Bears in the Hamptons

Strawberry Fields Forever?
Summer rentals are already down. But will the bears save the Hamptons from being paved over with insta-mansions?

Last year, more houses were built in East Hampton “than in any other year since we started keeping records,” says town chief building inspector Don Sharkey. “And that was in 1957.” The bull-market stampede for huge houses trampled so many open fields that local environmentalists were estimating the entire East End would be filled up in a decade. Now that the bears are out, will they scare off the contractors?

Certainly, demand for housing has eased up a bit. Jan Robinson, president of Hampton Homes, says fewer people are looking for rentals: “It’s the worst March we’ve had since I’ve been in business.” Prices are following. “The rental market’s in the toilet,” agrees a developer who owns a six-bedroom place with a gunite pool in Bridgehampton. “It backs onto a horse farm. Last summer, I got $50,000 for August; this year, I’ll be lucky to get $40,000.”

“We’re seeing lower prices,” says Frank Newbold of Sotheby’s, and owners who are suddenly willing to negotiate. With sales slow, he says, “the days of pricing houses for more than they’re worth are over.”

But what about development? Sharkey says permits were up in January, down in February, and then back up last month. Many of these were for tear-downs, however, since the town recently instated a moratorium on subdivisions of more than ten acres.

Jed Schutz of Windemere Development sees “pockets of demand: a village location, a waterfront house. With the more unique properties, there’s no slack-off of buyers.” But developer David Schwartz of Haddonfield & Associates says, “I used to build six to eight houses a year,” at $3 million to $7 million. “This year, I plan to build two to three.”

“Restrictions on new construction help keep housing prices strong,” maintains Agawam Realty’s Robert Lohman. Still, he continues, “I just don’t see big houses getting gobbled up north of the highway the way they are consumed south of the highway.”

One East End builder predicts that “a year from now, the view from the Montauk Highway will be of abandoned houses half built.”
BARBARA WAGNER

The Iceman Leaveth
Out of Fifth Avenue

The Sundance Kid must have been feeling awfully optimistic to put his penthouse at 1030 Fifth Avenue on the market for $15 million. Robert Redford bought his three-bedroom co-op replete with two wood-burning fireplaces in 1997 for $3.7 million after moving from 955 Fifth Avenue. Then, for some reason, he decorated it entirely in New Mexico style. If that or the idea of barefoot jaunts in the park appeals to you, call Kathy Sloane of Brown Harris Stevens, the “Democratic” broker famed for finding casas for Clinton and his fund-raising friend Denise Rich. But the inside’s certainly, uh, un-Manhattan, and at least one broker who’s seen it says that the view out isn’t much, either: “There’s a parapet surrounding the apartment that blocks any skyline.” Redford has star-friendly neighbors – including Mike Nichols and Diane Sawyer – but brokers say the high asking price is still an indecent proposal.
MORGAN GOLDBERG

Big Deals

Washington Heights
West 162nd Street
6-bed, 31/2-bath, 3,952-square-foot house. Ask: $799,000. Sell: $799,000. Five months on market.

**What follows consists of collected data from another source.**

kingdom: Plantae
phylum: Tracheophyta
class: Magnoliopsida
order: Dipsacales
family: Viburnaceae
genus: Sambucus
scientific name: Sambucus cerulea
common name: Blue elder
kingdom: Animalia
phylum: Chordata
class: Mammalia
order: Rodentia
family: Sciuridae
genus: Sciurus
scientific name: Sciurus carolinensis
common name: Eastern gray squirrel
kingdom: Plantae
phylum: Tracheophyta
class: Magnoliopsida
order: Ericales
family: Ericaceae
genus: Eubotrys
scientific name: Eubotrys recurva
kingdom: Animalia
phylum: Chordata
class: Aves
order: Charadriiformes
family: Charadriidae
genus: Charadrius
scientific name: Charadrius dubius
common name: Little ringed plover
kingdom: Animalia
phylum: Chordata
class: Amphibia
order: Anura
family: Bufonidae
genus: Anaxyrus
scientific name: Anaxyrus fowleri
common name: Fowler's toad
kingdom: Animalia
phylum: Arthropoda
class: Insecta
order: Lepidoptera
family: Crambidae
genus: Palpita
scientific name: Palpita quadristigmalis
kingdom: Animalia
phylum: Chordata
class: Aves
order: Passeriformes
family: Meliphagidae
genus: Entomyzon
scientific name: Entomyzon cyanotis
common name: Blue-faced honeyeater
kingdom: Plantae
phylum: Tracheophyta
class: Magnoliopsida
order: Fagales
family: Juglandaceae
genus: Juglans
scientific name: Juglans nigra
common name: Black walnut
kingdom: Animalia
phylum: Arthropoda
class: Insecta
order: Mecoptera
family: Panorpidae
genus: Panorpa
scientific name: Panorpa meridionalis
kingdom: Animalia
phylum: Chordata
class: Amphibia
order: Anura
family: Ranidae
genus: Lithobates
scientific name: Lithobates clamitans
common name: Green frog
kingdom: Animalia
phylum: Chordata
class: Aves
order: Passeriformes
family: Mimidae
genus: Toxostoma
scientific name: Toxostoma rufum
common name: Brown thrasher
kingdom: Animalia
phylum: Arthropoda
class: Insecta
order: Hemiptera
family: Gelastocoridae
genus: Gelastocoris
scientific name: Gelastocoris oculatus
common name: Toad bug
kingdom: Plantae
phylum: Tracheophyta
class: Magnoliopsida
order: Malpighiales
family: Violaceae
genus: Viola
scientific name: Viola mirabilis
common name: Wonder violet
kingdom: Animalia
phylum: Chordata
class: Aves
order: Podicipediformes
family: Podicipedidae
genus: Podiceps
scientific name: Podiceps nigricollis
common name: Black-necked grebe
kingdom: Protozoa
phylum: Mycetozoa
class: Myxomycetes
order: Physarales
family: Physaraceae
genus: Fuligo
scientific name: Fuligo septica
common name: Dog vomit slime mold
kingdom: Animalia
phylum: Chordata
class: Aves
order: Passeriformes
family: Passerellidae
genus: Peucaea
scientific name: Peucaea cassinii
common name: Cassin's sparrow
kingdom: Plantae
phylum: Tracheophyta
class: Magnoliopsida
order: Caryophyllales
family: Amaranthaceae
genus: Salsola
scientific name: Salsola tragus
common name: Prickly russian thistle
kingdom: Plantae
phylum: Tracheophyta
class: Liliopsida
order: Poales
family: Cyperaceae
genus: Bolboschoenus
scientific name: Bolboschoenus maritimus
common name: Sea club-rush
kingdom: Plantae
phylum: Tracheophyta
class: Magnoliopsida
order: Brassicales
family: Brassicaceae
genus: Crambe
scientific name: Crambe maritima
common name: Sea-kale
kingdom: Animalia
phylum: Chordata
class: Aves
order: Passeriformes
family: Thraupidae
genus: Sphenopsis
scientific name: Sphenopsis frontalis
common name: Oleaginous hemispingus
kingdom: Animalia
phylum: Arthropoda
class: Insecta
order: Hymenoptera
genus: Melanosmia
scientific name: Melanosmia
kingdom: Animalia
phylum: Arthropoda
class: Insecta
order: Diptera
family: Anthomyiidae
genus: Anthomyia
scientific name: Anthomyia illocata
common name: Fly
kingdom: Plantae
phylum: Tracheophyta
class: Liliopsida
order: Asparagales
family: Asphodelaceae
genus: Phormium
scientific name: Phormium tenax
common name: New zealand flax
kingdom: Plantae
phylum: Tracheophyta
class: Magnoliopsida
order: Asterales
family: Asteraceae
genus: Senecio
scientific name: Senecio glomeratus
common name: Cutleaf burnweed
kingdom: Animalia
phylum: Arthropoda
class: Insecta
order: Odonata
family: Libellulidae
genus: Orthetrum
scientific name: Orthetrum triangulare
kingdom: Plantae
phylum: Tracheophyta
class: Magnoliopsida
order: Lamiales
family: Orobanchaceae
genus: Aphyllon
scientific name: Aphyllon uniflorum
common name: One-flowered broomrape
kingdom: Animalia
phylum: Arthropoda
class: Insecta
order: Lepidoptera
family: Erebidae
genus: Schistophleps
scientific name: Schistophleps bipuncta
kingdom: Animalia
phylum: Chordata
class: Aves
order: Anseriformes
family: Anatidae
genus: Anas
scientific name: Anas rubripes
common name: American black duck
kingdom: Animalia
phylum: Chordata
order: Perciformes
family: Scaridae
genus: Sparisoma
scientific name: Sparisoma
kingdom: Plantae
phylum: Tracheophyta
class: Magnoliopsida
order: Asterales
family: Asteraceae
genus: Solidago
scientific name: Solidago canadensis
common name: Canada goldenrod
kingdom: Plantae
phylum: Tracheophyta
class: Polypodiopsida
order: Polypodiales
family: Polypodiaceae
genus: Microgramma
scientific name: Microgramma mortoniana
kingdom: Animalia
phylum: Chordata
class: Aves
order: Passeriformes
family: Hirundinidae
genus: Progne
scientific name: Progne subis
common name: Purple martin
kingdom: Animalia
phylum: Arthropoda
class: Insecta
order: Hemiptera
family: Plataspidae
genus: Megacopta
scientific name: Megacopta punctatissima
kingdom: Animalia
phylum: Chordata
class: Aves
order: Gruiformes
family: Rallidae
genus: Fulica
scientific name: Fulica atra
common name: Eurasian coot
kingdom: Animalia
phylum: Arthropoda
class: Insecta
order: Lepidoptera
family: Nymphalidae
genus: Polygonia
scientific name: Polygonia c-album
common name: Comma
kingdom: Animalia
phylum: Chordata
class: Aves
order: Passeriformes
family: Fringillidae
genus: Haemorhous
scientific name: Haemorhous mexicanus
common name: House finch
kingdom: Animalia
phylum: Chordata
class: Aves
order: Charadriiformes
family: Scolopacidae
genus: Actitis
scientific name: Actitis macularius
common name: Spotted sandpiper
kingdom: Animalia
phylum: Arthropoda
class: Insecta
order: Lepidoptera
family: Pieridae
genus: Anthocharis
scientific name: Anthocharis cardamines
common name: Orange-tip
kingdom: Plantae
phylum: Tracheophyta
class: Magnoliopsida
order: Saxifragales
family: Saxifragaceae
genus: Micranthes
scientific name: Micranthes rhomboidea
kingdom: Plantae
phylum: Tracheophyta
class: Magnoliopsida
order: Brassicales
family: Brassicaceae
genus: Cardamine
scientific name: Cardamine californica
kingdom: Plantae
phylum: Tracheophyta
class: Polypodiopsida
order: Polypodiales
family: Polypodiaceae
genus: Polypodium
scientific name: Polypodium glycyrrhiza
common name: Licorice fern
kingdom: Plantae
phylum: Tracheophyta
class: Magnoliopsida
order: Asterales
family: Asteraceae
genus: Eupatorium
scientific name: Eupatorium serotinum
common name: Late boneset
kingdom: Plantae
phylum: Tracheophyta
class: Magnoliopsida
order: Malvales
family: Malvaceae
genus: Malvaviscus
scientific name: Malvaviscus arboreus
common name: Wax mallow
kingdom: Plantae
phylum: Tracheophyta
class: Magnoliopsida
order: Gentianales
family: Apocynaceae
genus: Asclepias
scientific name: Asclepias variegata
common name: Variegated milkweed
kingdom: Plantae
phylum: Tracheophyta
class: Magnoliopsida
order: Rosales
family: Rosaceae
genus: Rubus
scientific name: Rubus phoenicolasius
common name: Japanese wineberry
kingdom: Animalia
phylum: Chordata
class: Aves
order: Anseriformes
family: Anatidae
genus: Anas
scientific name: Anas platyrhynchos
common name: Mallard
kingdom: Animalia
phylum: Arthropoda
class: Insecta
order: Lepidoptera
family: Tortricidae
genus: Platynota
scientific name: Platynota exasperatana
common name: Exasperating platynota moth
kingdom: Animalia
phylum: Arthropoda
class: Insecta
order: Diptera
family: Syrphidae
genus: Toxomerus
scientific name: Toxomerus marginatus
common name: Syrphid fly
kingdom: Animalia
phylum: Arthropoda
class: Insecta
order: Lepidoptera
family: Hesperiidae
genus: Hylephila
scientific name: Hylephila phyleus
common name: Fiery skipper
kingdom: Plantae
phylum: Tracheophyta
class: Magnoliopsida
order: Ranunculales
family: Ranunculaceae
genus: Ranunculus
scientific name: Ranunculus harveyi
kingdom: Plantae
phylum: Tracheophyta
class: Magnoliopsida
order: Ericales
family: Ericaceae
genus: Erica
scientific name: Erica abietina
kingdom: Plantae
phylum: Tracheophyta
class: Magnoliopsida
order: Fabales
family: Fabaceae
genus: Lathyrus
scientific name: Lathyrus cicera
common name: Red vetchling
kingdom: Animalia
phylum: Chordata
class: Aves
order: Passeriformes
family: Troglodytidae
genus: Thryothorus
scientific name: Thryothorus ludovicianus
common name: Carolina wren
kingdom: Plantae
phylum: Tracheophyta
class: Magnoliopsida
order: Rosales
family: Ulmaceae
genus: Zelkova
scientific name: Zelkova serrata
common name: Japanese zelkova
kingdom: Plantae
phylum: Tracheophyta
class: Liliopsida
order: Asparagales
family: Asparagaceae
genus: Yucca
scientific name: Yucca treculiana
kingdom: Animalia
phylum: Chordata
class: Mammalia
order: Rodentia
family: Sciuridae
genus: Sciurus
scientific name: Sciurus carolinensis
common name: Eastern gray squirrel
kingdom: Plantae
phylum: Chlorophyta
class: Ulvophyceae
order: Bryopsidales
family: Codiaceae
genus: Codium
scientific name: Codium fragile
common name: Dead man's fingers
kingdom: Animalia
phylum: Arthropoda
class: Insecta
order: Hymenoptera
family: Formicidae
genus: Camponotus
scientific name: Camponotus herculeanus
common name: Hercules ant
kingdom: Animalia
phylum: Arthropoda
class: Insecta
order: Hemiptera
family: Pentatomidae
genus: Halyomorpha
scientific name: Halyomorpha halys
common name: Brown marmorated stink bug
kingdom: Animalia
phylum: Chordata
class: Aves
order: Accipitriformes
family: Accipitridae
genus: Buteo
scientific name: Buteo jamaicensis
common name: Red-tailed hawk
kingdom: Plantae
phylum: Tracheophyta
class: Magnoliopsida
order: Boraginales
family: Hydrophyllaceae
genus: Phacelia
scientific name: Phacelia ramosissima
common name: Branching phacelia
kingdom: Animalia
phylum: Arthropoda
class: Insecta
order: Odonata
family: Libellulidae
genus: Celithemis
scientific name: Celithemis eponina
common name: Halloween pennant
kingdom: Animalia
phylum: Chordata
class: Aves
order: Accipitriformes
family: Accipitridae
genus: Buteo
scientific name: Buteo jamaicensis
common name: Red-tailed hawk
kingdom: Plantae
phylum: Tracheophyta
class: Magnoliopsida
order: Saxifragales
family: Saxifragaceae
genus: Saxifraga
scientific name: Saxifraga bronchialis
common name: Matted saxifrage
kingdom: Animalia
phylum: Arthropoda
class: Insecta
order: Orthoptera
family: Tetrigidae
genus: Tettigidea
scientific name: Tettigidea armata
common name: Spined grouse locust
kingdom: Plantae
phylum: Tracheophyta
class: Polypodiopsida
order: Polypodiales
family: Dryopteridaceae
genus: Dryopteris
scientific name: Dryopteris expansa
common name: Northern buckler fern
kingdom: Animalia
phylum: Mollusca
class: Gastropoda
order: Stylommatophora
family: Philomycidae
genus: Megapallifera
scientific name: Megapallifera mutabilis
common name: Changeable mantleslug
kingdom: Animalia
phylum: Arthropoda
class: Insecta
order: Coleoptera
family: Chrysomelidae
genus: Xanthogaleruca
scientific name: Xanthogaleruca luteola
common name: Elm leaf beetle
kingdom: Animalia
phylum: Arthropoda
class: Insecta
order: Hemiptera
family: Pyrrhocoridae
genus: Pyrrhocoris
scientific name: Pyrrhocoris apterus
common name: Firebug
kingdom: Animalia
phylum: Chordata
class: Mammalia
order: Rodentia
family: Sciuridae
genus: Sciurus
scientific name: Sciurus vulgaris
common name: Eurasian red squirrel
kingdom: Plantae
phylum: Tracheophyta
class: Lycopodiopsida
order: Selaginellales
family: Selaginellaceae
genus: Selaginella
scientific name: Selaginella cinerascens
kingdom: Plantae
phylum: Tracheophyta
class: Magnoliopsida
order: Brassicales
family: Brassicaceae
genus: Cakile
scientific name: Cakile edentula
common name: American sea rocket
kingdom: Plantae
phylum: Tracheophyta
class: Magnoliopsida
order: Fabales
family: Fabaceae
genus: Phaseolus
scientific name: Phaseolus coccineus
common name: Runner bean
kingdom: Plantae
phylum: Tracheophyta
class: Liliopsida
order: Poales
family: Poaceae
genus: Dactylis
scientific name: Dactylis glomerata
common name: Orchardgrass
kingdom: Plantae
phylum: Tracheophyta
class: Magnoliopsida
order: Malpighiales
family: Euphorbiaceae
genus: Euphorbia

“I wanted something similar to my Victorian workingman’s row house in San Francisco,” says cabaret pianist Peter Mintun. What did he get? An 1896 four-story limestone house off St. Nicholas Avenue, with seven fireplaces, oak and mahogany trim, and enough room for a nine-foot-long concert grand, two smaller pianos, and a collection of antique phonographs. “The moment I stepped in, I knew this was it because it was so well preserved,” he says. “This is the highest sale in Washington Heights,” crows broker Willie Kathryn Suggs, who finally sold it after the seller kept pulling it off the market. (The seller moved to New Rochelle.) Mintun and his partner moved east two weeks ago.
JOY ARMSTRONG

Chelsea
22 West 15th Street
2-bed, 2-bath, 1,350-square-foot condo. Ask: $1.57 million. Sell: $1.59 million. Charges and taxes: $1,345. One month on market.

When a 30-year-old investment banker bought this penthouse last August, he wasn’t planning to flip it – he thought he’d found the perfect bachelor pad. But when an irresistible job offer in Boston suddenly popped up, he rerouted the custom furniture already on the way and sold the apartment for a $295,000 profit, according to the broker, Douglas Elliman’s Tristan Harper. The buyers are a young couple who were already living in the building.